I agree it's a design decision, but it's more than suboptimal, given that users would be able to schedule their withdraws constantly and cancel them before expiration they would be able to lower the impact of our withdraw queue - a core component of the system. I think the above report gave a clear description of how that is done and how it impacts the system.
Here is a similar medium issue - 162, that explained how a design decision impacts the system.
I see the confusion here and how it may seem intended. Before we get to it, I want to clarify three things:
- There's no loss of funds and it's just a "broken" functionality?
No direct loss of funds, just broken core functionality.
- Does the user execute the withdrawal themselves or it's done by a trusted operator, i.e. does the user schedule a withdrawal and then withdraw themselves when the delay is over, or do they schedule a withdrawal and then an operator executes it after a delay?

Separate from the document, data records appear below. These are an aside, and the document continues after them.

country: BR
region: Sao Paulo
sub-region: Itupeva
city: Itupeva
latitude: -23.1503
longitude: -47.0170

Withdraws are scheduled executed automatically when they reach their end. However during that schedule users are treated as active, as if they haven't scheduled a withdraw. They would be able to impact the system (upload losses) and get rewards.

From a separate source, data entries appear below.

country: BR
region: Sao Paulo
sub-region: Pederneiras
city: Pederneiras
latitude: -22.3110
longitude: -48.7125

In a sense the system doesn't differentiate between a reputer who has scheduled 100% of his stake to be withdrawn and one that hasn't.
Thank you for these clarifications, but in that case, I would say it's the design of the protocol with a suboptimal tradeoff. Hence, since it doesn't cause a loss of funds, I believe it should be low severity:
Design decisions are not valid issues. Even if the design is suboptimal, but doesn't imply any loss of funds, these issues are considered informational
Planning to accept the escalation and invalidate the report
Result: Invalid Unique
0x3b
Medium
Actors can game the withdraw waiting time
Summary
Actors can keep a withdrawal request scheduled all the time, which enables them to cut the withdrawal waiting time in half (or more).
Vulnerability Detail
As the README explains, participants who have scheduled a withdrawal still fully participate in the system.
This is actually implemented in the code, as RemoveStake (inside
msg_server_stake
) only records the removal and RemoveStakes (insidestake_removals
) does the system changes.This enables users to always have a withdrawal scheduled and cancel it just before it gets executed if they want to stay, and let it execute if they want to leave. This will cut the waiting period significantly. Here are two examples:
At time T, both users decide to leave because of some event, either inside or outside the system. User1 will already have his withdrawal request at N% completed (where N is between 0% and 100%, average 50%), and User2 will have his withdrawal request at 0% (he just made one).
Impact
Users can game the withdrawal system by having a withdrawal constantly scheduled.
Code Snippet
Tool Used
Manual Review
Recommendation
This is an issue in many protocols with withdrawal queues. A general solution is to keep their commitment (the stake can be impacted), but remove their rights (they can't act on the system).